07/08/2025
Lately, I’ve heard from many clients worried about what’s happening in Washington and what it means for their health coverage. There’s a lot of buzz (and confusion) about the “Big Beautiful Bill” that just passed. Here’s how the bill actually affects ACA plans, Medicaid, and Medicare:
ACA (Affordable Care Act) Changes
· Open enrollment will now end December 15 instead of January 15. If you don’t have coverage be sure to start the process early.
· Auto enrollment is going away. So even if you have coverage you’ll have to reapply each year.
· Like Medicare, ACA plans will now require that applicants be U.S. citizens or legal residents for at least 5 consecutive years.
· The enhanced premium tax credits (the bigger discounts that many received from 2022–2025) will not be renewed. Starting in 2026, premiums will now be capped at 9.8% of your income, instead of 8.5%. Additionally, if you make more than 400% of the Federal Poverty Level (FPL), you’ll no longer qualify for help with premiums (this is how it was before 2022).
· Premium discounts won’t apply unless you document your eligibility up front.
Medicaid Changes
· The funding formula for Medicaid has changed. The federal government will now cover 80% of Medicaid costs (down from 90%). The states will pick up the remaining 20%.
· States can still tax healthcare providers to fund Medicaid, but the federal match will decrease gradually to 3.5%.
· States using Medicaid funds for undocumented or non-qualified residents will lose their federal match.
· Adults who are able-bodied, childless, and under retirement age must put in 80 hours a month of work, job training, or volunteer service to remain eligible.

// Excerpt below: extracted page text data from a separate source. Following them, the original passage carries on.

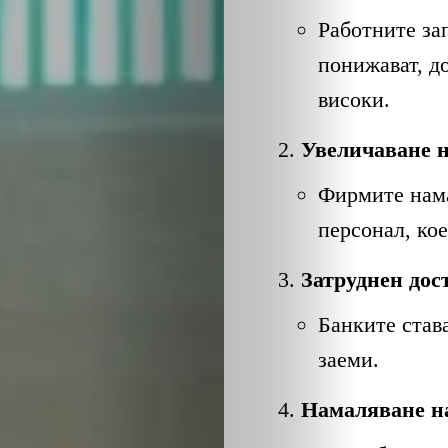
ЕКО
Работните за
и
понижават, до
високи.
БИО
Увеличаване н
КАНТОРА
Фирмите нама
ЛИЧНОСТИ
персонал, ко
МЕТОДИ
Затруднен дос
Банките став
ЗА
заеми.
УСПЕХ
Намаляване н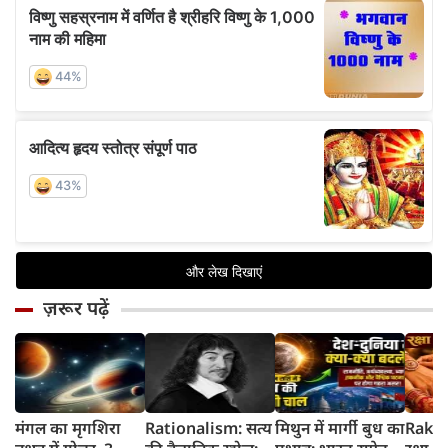
ज़रूर पढ़ें
मंगल का मृगशिरा
Rationalism: सत्य
मिथुन में मार्गी बुध का
Rakhi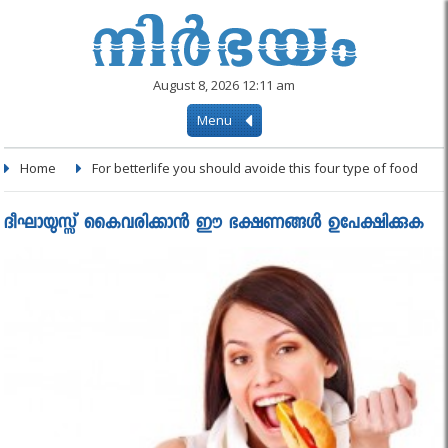
August 8, 2026 12:11 am
Menu
Home
For betterlife you should avoide this four type of food
ദീഘായുസ്സ് കൈവരിക്കാൻ ഈ ഭക്ഷണങ്ങൾ ഉപേക്ഷിക്കുക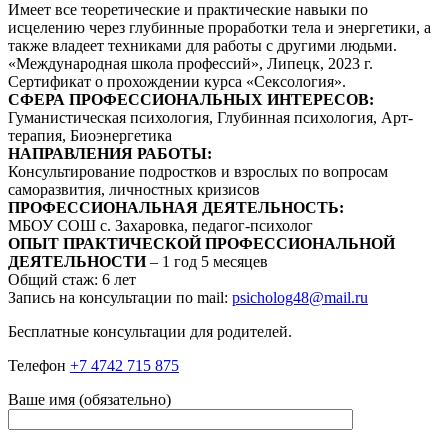
Имеет все теоретические и практические навыки по
исцелению через глубинные проработки тела и энергетики, а
также владеет техниками для работы с другими людьми.
«Международная школа профессий», Липецк, 2023 г.
Сертификат о прохождении курса «Сексология».
СФЕРА ПРОФЕССИОНАЛЬНЫХ ИНТЕРЕСОВ:
Гуманистическая психология, Глубинная психология, Арт-
терапия, Биоэнергетика
НАПРАВЛЕНИЯ РАБОТЫ:
Консультирование подростков и взрослых по вопросам
саморазвития, личностных кризисов
ПРОФЕССИОНАЛЬНАЯ ДЕЯТЕЛЬНОСТЬ:
МБОУ СОШ с. Захаровка, педагог-психолог
ОПЫТ ПРАКТИЧЕСКОЙ ПРОФЕССИОНАЛЬНОЙ
ДЕЯТЕЛЬНОСТИ
– 1 год 5 месяцев
Общий стаж: 6 лет
Запись на консультации по mail:
psicholog48@mail.ru
Бесплатные консультации для родителей.
Телефон
+7 4742 715 875
Ваше имя (обязательно)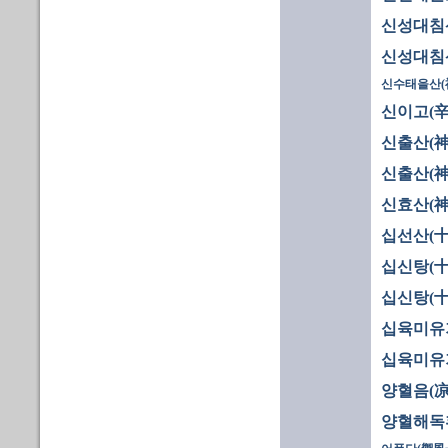
신성대침산
신성대침산
신수태을산(
신이고(辛
신출산(神
신출산(神
신효산(神
십선산(十
십신탕(十
십신탕(十
십육미유기
십육미유기
양혈음(凉
양혈해독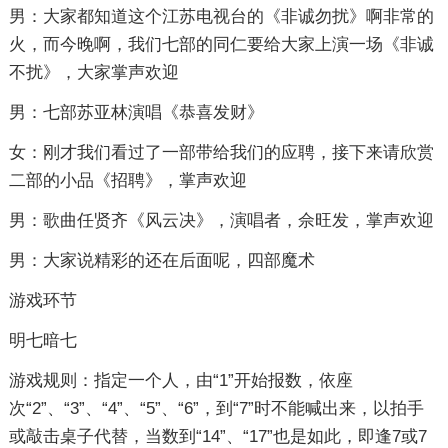
男：大家都知道这个江苏电视台的《非诚勿扰》啊非常的
火，而今晚啊，我们七部的同仁要给大家上演一场《非诚
不扰》，大家掌声欢迎
男：七部苏亚林演唱《恭喜发财》
女：刚才我们看过了一部带给我们的应聘，接下来请欣赏
二部的小品《招聘》，掌声欢迎
男：歌曲任贤齐《风云决》，演唱者，佘旺发，掌声欢迎
男：大家说精彩的还在后面呢，四部魔术
游戏环节
明七暗七
游戏规则：指定一个人，由“1”开始报数，依座
次“2”、“3”、“4”、“5”、“6”，到“7”时不能喊出来，以拍手
或敲击桌子代替，当数到“14”、“17”也是如此，即逢7或7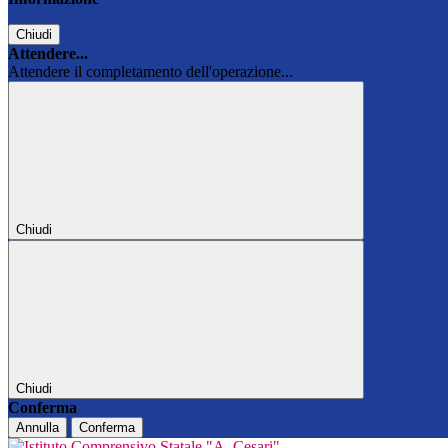
Chiudi
Attendere...
Attendere il completamento dell'operazione...
Chiudi
Chiudi
Conferma
Annulla
Conferma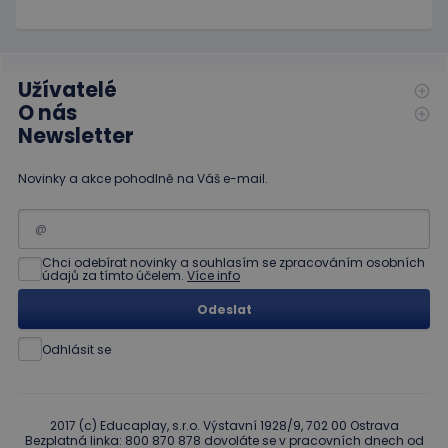
Užívatelé
O nás
Newsletter
Novinky a akce pohodlně na Váš e-mail.
Chci odebírat novinky a souhlasím se zpracováním osobních
údajů za tímto účelem.
Více info
Odeslat
Odhlásit se
2017 (c) Educaplay, s.r.o. Výstavní 1928/9, 702 00 Ostrava
Bezplatná linka: 800 870 878 dovoláte se v pracovních dnech od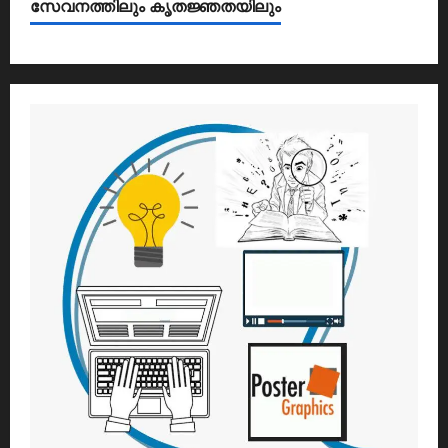
സേവനത്തിലും കൃതജ്ഞതയിലും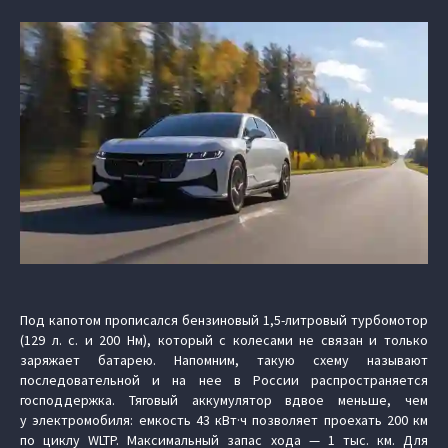
Под капотом прописался бензиновый 1,5-литровый турбомотор
(129 л. с. и 200 Нм), который с колесами не связан и только
заряжает батарею. Напомним, такую схему называют
последовательной и на нее в России распространяется
господдержка. Тяговый аккумулятор вдвое меньше, чем
у электромобиля: емкость 43 кВт·ч позволяет проехать 200 км
по циклу WLTP. Максимальный запас хода — 1 тыс. км. Для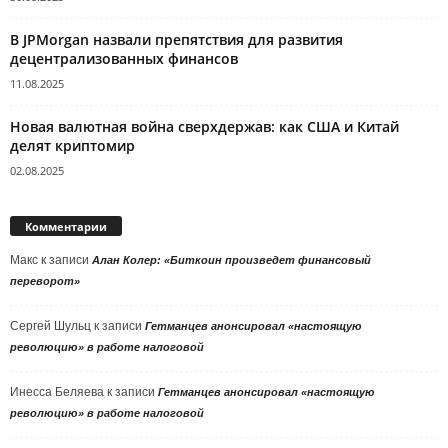
В JPMorgan назвали препятствия для развития
децентрализованных финансов
11.08.2025
Новая валютная война сверхдержав: как США и Китай
делят криптомир
02.08.2025
Комментарии
Макс
к записи
Алан Колер: «Биткоин произведет финансовый
переворот»
Сергей Шульц
к записи
Гетманцев анонсировал «настоящую
революцию» в работе налоговой
Инесса Беляева
к записи
Гетманцев анонсировал «настоящую
революцию» в работе налоговой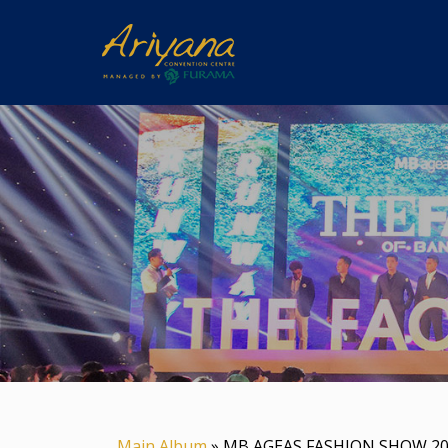
Main Album
» MB AGEAS FASHION SHOW 2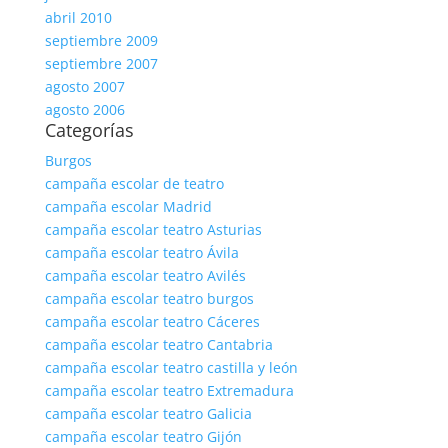
abril 2010
septiembre 2009
septiembre 2007
agosto 2007
agosto 2006
Categorías
Burgos
campaña escolar de teatro
campaña escolar Madrid
campaña escolar teatro Asturias
campaña escolar teatro Ávila
campaña escolar teatro Avilés
campaña escolar teatro burgos
campaña escolar teatro Cáceres
campaña escolar teatro Cantabria
campaña escolar teatro castilla y león
campaña escolar teatro Extremadura
campaña escolar teatro Galicia
campaña escolar teatro Gijón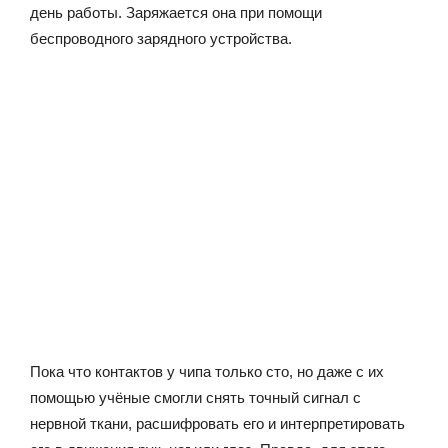
день работы. Заряжается она при помощи
беспроводного зарядного устройства.
Пока что контактов у чипа только сто, но даже с их
помощью учёные смогли снять точный сигнал с
нервной ткани, расшифровать его и интерпретировать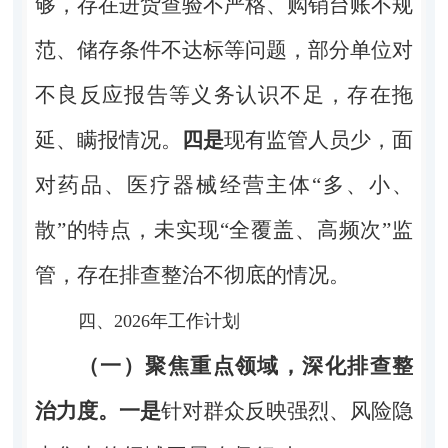
够，存在进货查验不严格、购销台账不规
范、储存条件不达标等问题，部分单位对
不良反应报告等义务认识不足，存在拖
延、瞒报情况。
四
是
现有监管人员少，面
对药品、医疗器械经营主体“多、小、
散”的特点，未实现“全覆盖、高频次”监
管，存在排查整治不彻底的情况。
四、
2026
年工作计划
（一）聚焦重点领域，深化排查整
治力度。
一是
针对群众反映强烈、风险隐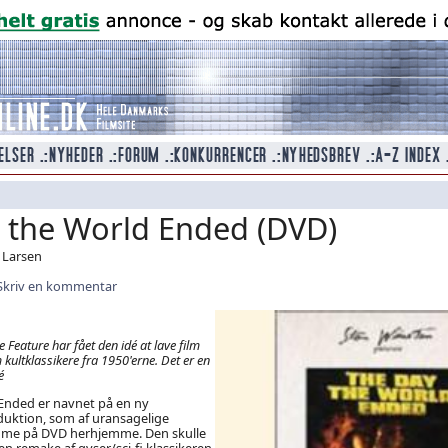
 the World Ended (DVD)
s Larsen
Skriv en kommentar
Feature har fået den idé at lave film
ultklassikere fra 1950'erne. Det er en
é
Ended er navnet på en ny
uktion, som af uransagelige
mme på DVD herhjemme. Den skulle
en remake af gyser/sci-fi klassikeren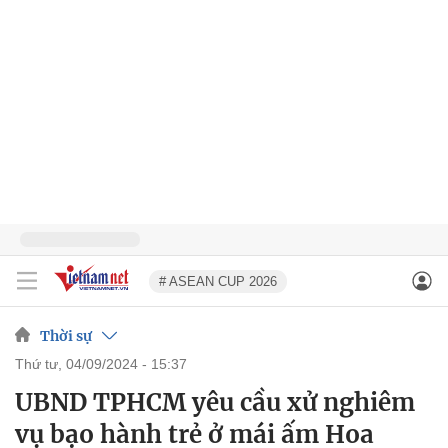
# ASEAN CUP 2026
Thời sự
thứ tư, 04/09/2024 - 15:37
UBND TPHCM yêu cầu xử nghiêm
vụ bạo hành trẻ ở mái ấm Hoa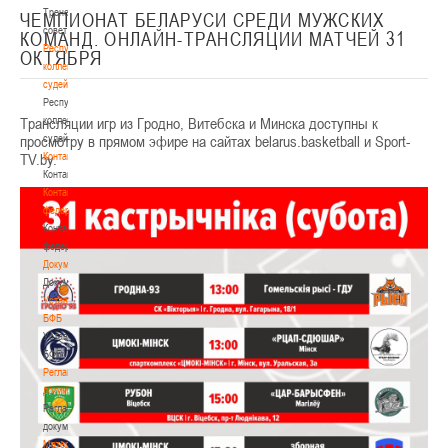
Тренерский
ЧЕМПИОНАТ БЕЛАРУСИ СРЕДИ МУЖСКИХ
совет
КОМАНД. ОНЛАЙН-ТРАНСЛЯЦИИ МАТЧЕЙ 31
Республиканская
ОКТЯБРЯ
коллегия
судей
Республиканская
Трансляции игр из Гродно, Витебска и Минска доступны к
коллегия
просмотру в прямом эфире на сайтах belarus.basketball и Sport-
судей
TV.by.
Контакты
Контакты
Контакты
федерации
Контакты
федерации
Документы
Документы
Устав
БФБ
Устав
БФБ
Регламентирующие
документы
Регламентирующие
документы
Материалы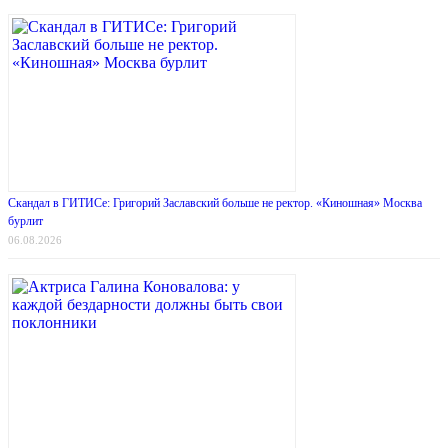
Скандал в ГИТИСе: Григорий Заславский больше не ректор. «Киношная» Москва
бурлит
06.08.2026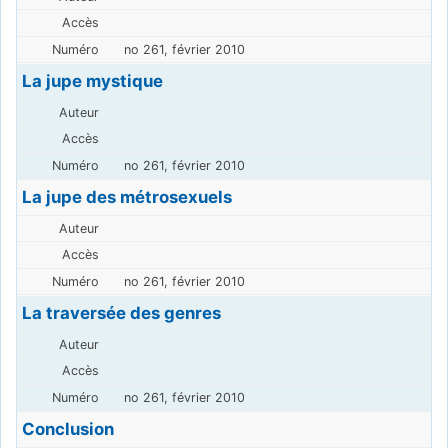
no 261, février 2010
La jupe mystique
no 261, février 2010
La jupe des métrosexuels
no 261, février 2010
La traversée des genres
no 261, février 2010
Conclusion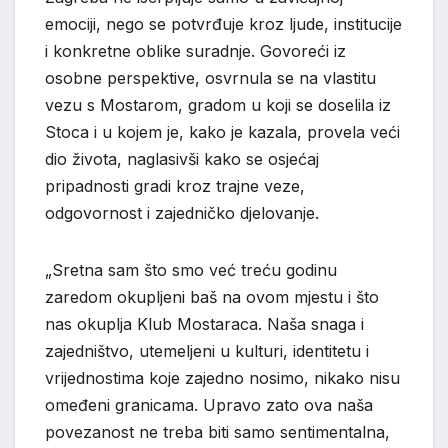
emociji, nego se potvrđuje kroz ljude, institucije
i konkretne oblike suradnje. Govoreći iz
osobne perspektive, osvrnula se na vlastitu
vezu s Mostarom, gradom u koji se doselila iz
Stoca i u kojem je, kako je kazala, provela veći
dio života, naglasivši kako se osjećaj
pripadnosti gradi kroz trajne veze,
odgovornost i zajedničko djelovanje
.
„Sretna sam što smo
već treću godinu
zaredom okupljeni baš na ovom mjestu i što
nas okuplja Klub Mostaraca. Naša snaga i
zajedništvo, utemeljeni u kulturi, identitetu i
vrijednostima koje zajedno nosimo, nikako nisu
omeđeni granicama. Upravo zato ova naša
povezanost ne treba biti samo sentimentalna,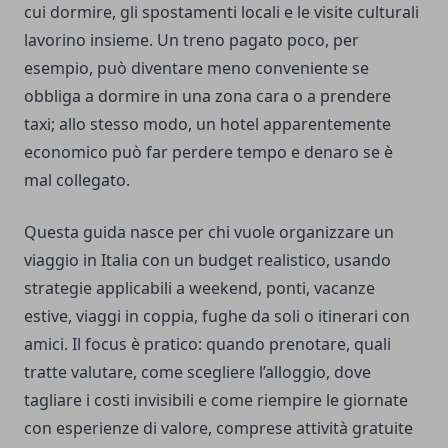
cui dormire, gli spostamenti locali e le visite culturali
lavorino insieme. Un treno pagato poco, per
esempio, può diventare meno conveniente se
obbliga a dormire in una zona cara o a prendere
taxi; allo stesso modo, un hotel apparentemente
economico può far perdere tempo e denaro se è
mal collegato.
Questa guida nasce per chi vuole organizzare un
viaggio in Italia con un budget realistico, usando
strategie applicabili a weekend, ponti, vacanze
estive, viaggi in coppia, fughe da soli o itinerari con
amici. Il focus è pratico: quando prenotare, quali
tratte valutare, come scegliere l’alloggio, dove
tagliare i costi invisibili e come riempire le giornate
con esperienze di valore, comprese attività gratuite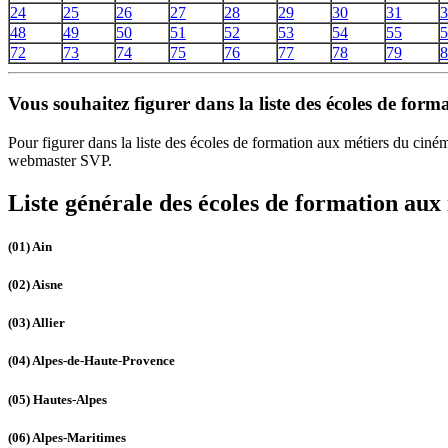
24
25
26
27
28
29
30
31
3
48
49
50
51
52
53
54
55
5
72
73
74
75
76
77
78
79
8
Vous souhaitez figurer dans la liste des écoles de for
Pour figurer dans la liste des écoles de formation aux métiers du cin
webmaster SVP.
Liste générale des écoles de formation aux
(01)
Ain
(02)
Aisne
(03)
Allier
(04)
Alpes-de-Haute-Provence
(05)
Hautes-Alpes
(06)
Alpes-Maritimes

· Coverage is being eliminated for non-citizens (legal or illegal).
· States must regularly confirm eligibility. Those whose financial situation improves may lose Medicaid unless they prove they still qualify.
Medicare Changes
· U.S. citizenship is now required to qualify for Medicare. Previously, legal residents could qualify after 5 years. Under OBBBA, only U.S. citizens are eligible. If you’re currently on Medicare as a legal resident, you’ll need to complete naturalization to stay on the program.
· More small or rural facilities can now be designated as “Rural Emergency Hospitals”, which helps bring Part A services closer to under-served areas.
· Medicare’s spending limit has been reduced by 4%. If Medicare overspends, a sequestration process kicks in. This could mean reduced payments to providers, which may impact services.